Which is how I ended up telling my fellow teachers, in response to inquiries on my future plans, that I do not want children, because I do not like them.  As I should have anticipated, this sparked a shocked outcry.  Women who do not wish to procreate, unthinkable!  When I failed to have an existential crisis considering the possibility of my hypothetical non-being if my parents had thought similarly, my coworkers switched to telling me that my boyfriend* might have other plans.  When I replied that children was something my hypothetical future husband and I might discuss, but ultimately I have bodily autonomy and the decision is mine because, well, I'm the one who has to be pregnant and risk all sorts of interesting health problems including death, I was told that my husband had the right to force me to have children.

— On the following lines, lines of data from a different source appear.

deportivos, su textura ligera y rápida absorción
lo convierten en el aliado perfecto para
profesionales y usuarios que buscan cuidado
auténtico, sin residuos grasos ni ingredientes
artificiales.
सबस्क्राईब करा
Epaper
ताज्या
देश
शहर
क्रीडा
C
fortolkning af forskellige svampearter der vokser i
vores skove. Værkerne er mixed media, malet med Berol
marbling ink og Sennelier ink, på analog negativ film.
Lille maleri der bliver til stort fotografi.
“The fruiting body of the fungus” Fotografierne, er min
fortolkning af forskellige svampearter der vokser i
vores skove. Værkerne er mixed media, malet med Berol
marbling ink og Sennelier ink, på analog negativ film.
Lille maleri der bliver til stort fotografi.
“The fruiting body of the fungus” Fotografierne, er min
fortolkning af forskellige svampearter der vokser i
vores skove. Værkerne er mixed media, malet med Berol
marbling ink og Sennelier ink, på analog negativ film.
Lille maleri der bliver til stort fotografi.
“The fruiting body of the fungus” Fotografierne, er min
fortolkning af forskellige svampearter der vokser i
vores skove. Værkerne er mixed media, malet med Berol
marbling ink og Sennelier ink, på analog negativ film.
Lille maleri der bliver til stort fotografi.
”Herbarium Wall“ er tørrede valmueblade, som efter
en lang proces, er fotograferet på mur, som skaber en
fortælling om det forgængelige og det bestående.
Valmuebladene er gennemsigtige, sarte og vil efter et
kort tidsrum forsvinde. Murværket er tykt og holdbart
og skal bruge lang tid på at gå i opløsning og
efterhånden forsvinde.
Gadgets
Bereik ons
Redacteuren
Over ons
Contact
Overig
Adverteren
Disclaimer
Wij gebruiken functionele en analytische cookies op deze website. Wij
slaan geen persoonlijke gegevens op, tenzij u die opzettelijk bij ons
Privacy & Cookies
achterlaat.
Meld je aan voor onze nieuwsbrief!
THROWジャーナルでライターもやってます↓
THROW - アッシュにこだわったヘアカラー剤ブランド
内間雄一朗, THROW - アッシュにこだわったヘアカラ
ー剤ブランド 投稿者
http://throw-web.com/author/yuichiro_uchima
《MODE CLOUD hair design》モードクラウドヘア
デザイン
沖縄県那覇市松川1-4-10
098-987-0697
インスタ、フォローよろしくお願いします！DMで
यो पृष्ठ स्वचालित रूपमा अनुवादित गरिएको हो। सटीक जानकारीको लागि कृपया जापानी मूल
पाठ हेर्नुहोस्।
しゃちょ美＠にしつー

This is one of those situations for which I have no words, just incoherent fury.  This, gentle readers, is why I always reply to the constant questions of "would I marry a Tanzanian?" with some slightly more polite version of "absolutely not."  Because cultural differences where I sort of like to have the same value as a human being as a man gets automatically and I am not convinced that I could get that in Tanzania.  So the US isn't exactly a beacon of egalitarianism, but it is slightly better.  

*For the purposes of Tanzania, I always have a boyfriend whether I do or not, and when traveling, I am married, particularly to any male volunteer who happens to be present.  Life gets a little easier and safer that way.